When we moved here four years ago, I was excited about Omaha sending yard waste to a composting facility. I put my sticks out for pickup with a clear conscience, and composted almost everything else at home.
Now the city is considering an amended contract with the waste hauler that will permanently send yard waste to the landfill. The methane generated by the landfill is used to create power, but I’d rather not create that power with something that can nourish life.
Watching organic waste become rich soil deepens my faith in the transformative power of rot, and being part of a city that values the production of fertile soil is important to me. I am deeply disappointed by this suggested change in direction.
So what do we do now with our sticks, branches, and woody prunings? We can run them through chippers to create our own mulch. Or, as self-appointed “Compost Queen,” I suggest we use them in hugelkultur garden beds.

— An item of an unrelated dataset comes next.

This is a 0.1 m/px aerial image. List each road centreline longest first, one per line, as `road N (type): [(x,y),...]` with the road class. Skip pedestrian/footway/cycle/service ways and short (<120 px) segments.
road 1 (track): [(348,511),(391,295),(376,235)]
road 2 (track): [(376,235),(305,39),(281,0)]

Hugelkultur means “hill mound,” or “hill culture.” It’s a form of composting that allows us to use leftover firewood, the branches and sticks that fall from our trees every time the wind blows (and when isn’t the wind blowing?), kitchen scraps, yard waste, and garden waste. Start with a layer of logs on the bottom, and then build a lasagna pile of sticks, leaves, grass clippings, kitchen scraps, paper, and compost, ending with a layer of dirt covered by a layer of mulch. You can plant in it immediately.

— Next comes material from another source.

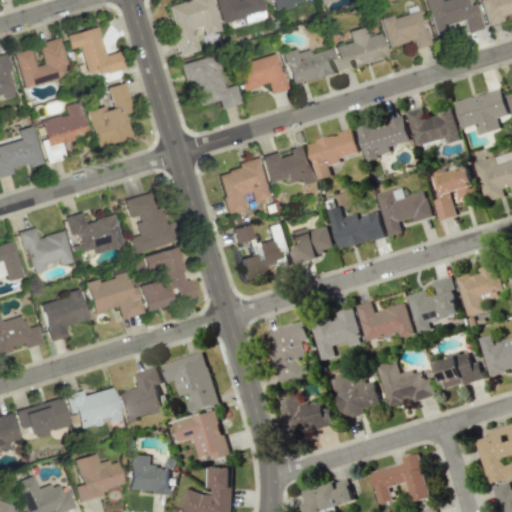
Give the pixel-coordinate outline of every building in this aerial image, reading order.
[(166,6),(179,55),(197,50),(191,28),(200,26),(202,35),(217,31),(209,0),(188,0),(166,6)] [(212,0),(219,23),(241,17),(242,23),(259,18),(257,11),(261,10),(258,0),(212,0)] [(268,0),(272,9),(305,0),(268,0)] [(481,29),(474,3),(467,5),(465,0),(423,0),(431,30),(462,23),(465,33),(481,29)] [(511,0),(477,0),(485,25),(501,20),(501,18),(511,14),(511,0)] [(385,47),(411,39),(414,49),(428,45),(418,9),(378,20),(385,47)] [(121,65),(116,51),(103,55),(94,25),(63,35),(67,49),(76,47),(85,76),(121,65)] [(385,58),(378,32),(363,37),(360,27),(346,31),(349,42),(332,46),(339,71),(362,64),(385,58)] [(21,90),(67,76),(55,37),(34,43),(39,63),(33,64),(28,48),(10,53),(21,90)] [(335,74),(328,48),(307,53),(306,49),(293,53),(292,49),(279,53),(289,86),(335,74)] [(0,93),(11,90),(5,71),(8,70),(3,53),(0,53),(0,93)] [(240,90),(265,83),(268,93),(283,88),(273,53),(246,60),(244,56),(231,60),(240,90)] [(177,63),(182,82),(190,80),(196,105),(217,100),(219,108),(237,104),(233,84),(220,88),(212,55),(177,63)] [(93,145),(129,134),(122,110),(129,108),(120,79),(100,85),(106,104),(82,111),(93,145)] [(455,100),(461,128),(475,124),(478,134),(500,129),(497,117),(508,115),(502,89),(455,100)] [(37,121),(44,146),(85,135),(75,101),(61,105),(63,113),(37,121)] [(416,146),(446,138),(447,143),(460,140),(452,108),(437,112),(437,115),(426,118),(423,107),(407,111),(416,146)] [(365,159),(391,153),(390,146),(410,141),(404,117),(374,124),(373,123),(357,127),(365,159)] [(38,162),(29,126),(15,130),(17,139),(0,144),(0,176),(11,173),(9,169),(38,162)] [(307,141),(317,179),(331,176),(328,165),(341,162),(339,157),(359,152),(353,130),(307,141)] [(260,156),(267,182),(285,178),(286,183),(298,180),(299,183),(313,179),(304,144),(287,149),(288,154),(277,157),(275,152),(260,156)] [(511,151),(475,162),(486,201),(505,196),(503,188),(510,186),(511,192),(511,151)] [(267,197),(256,157),(235,163),(236,168),(215,174),(226,213),(243,208),(240,195),(248,193),(251,202),(267,197)] [(457,215),(451,193),(460,191),(462,199),(474,196),(467,167),(433,175),(439,199),(434,200),(439,220),(457,215)] [(388,235),(403,232),(400,220),(414,217),(415,221),(432,217),(426,191),(405,196),(403,187),(377,194),(388,235)] [(168,242),(152,189),(120,199),(126,218),(132,216),(137,231),(127,234),(133,253),(168,242)] [(378,211),(358,216),(356,209),(330,215),(338,249),(385,236),(378,211)] [(62,215),(67,236),(77,234),(83,255),(121,246),(112,213),(85,219),(82,210),(62,215)] [(287,265),(277,224),(267,226),(270,239),(253,244),(248,224),(231,228),(235,245),(234,245),(241,276),(287,265)] [(296,261),(334,250),(326,225),(306,231),(304,227),(287,232),(296,261)] [(26,273),(70,262),(61,228),(38,234),(36,226),(16,231),(26,273)] [(20,276),(12,241),(0,244),(0,269),(3,281),(20,276)] [(143,310),(173,304),(172,301),(191,297),(187,279),(182,280),(175,247),(140,255),(143,270),(159,266),(162,279),(137,285),(143,310)] [(468,316),(485,311),(482,300),(504,294),(496,265),(456,276),(468,316)] [(90,313),(114,306),(118,319),(140,312),(132,285),(126,287),(122,273),(95,280),(95,278),(81,282),(90,313)] [(408,296),(417,331),(431,328),(430,321),(461,313),(451,276),(431,281),(434,290),(408,296)] [(85,320),(77,288),(62,292),(63,297),(38,303),(47,340),(64,336),(62,325),(85,320)] [(406,302),(375,311),(372,301),(357,305),(366,341),(400,331),(401,337),(415,333),(406,302)] [(312,323),(322,360),(336,357),(333,345),(348,341),(349,346),(362,342),(353,307),(337,311),(338,317),(312,323)] [(0,353),(10,351),(9,346),(21,343),(23,348),(40,343),(35,325),(24,328),(20,315),(0,320),(0,353)] [(279,384),(310,375),(300,341),(308,339),(303,321),(263,333),(279,384)] [(488,375),(511,369),(511,337),(493,341),(491,334),(480,337),(488,375)] [(483,378),(479,362),(472,364),(469,351),(435,360),(443,389),(483,378)] [(162,363),(167,382),(175,380),(179,396),(186,394),(190,411),(218,404),(205,352),(162,363)] [(377,365),(389,407),(435,394),(430,378),(424,380),(421,368),(401,374),(396,360),(377,365)] [(116,393),(124,424),(138,421),(137,416),(163,409),(157,384),(161,383),(157,366),(135,372),(139,387),(116,393)] [(332,378),(343,419),(366,413),(364,408),(381,403),(375,380),(366,383),(365,379),(355,382),(352,373),(332,378)] [(81,395),(79,390),(62,395),(67,413),(72,411),(78,429),(118,418),(109,387),(81,395)] [(278,400),(288,436),(335,423),(330,407),(323,409),(321,399),(299,405),(297,395),(278,400)] [(66,425),(58,397),(12,411),(17,425),(23,423),(28,439),(46,434),(45,431),(66,425)] [(227,454),(216,410),(173,421),(179,441),(193,438),(199,461),(227,454)] [(0,447),(18,442),(8,412),(0,414),(0,447)] [(487,483),(511,476),(511,462),(504,465),(502,458),(511,456),(511,424),(488,430),(489,436),(477,439),(487,483)] [(371,471),(379,504),(393,500),(389,486),(409,481),(415,502),(432,497),(421,452),(401,457),(403,463),(371,471)] [(121,487),(115,462),(107,463),(106,459),(95,462),(93,453),(71,459),(77,484),(72,485),(75,499),(121,487)] [(126,491),(167,493),(168,467),(149,466),(150,455),(128,453),(126,491)] [(231,511),(232,467),(209,467),(211,494),(203,494),(186,488),(178,511),(231,511)] [(11,482),(22,511),(58,511),(72,507),(66,490),(58,492),(55,482),(36,489),(30,475),(11,482)] [(354,501),(348,478),(301,490),(305,503),(300,504),(301,511),(324,511),(324,509),(354,501)] [(511,511),(511,487),(510,481),(494,485),(500,511),(511,511)] [(0,511),(12,511),(14,507),(0,500),(0,511)]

Piling the materials into a mound gives you a larger gardening surface without taking more horizontal space. The branches aerate the soil as they decompose, and the wood holds moisture that is released as the bed dries out, reducing the need for irrigation. The mound will diminish as it decomposes. A well-built hugelkultur bed can last 20 years or so without irrigation or fertilizer. Some intensive work at the beginning will pay dividends for years to come.
I love reading well-written homesteading blogs and have watched this movement grow over the years, but there are limits to what we can each accomplish alone. By working together on the municipal level through city composting, community gardens, seed libraries, and other common efforts, we will accomplish more than any of us can do by ourselves.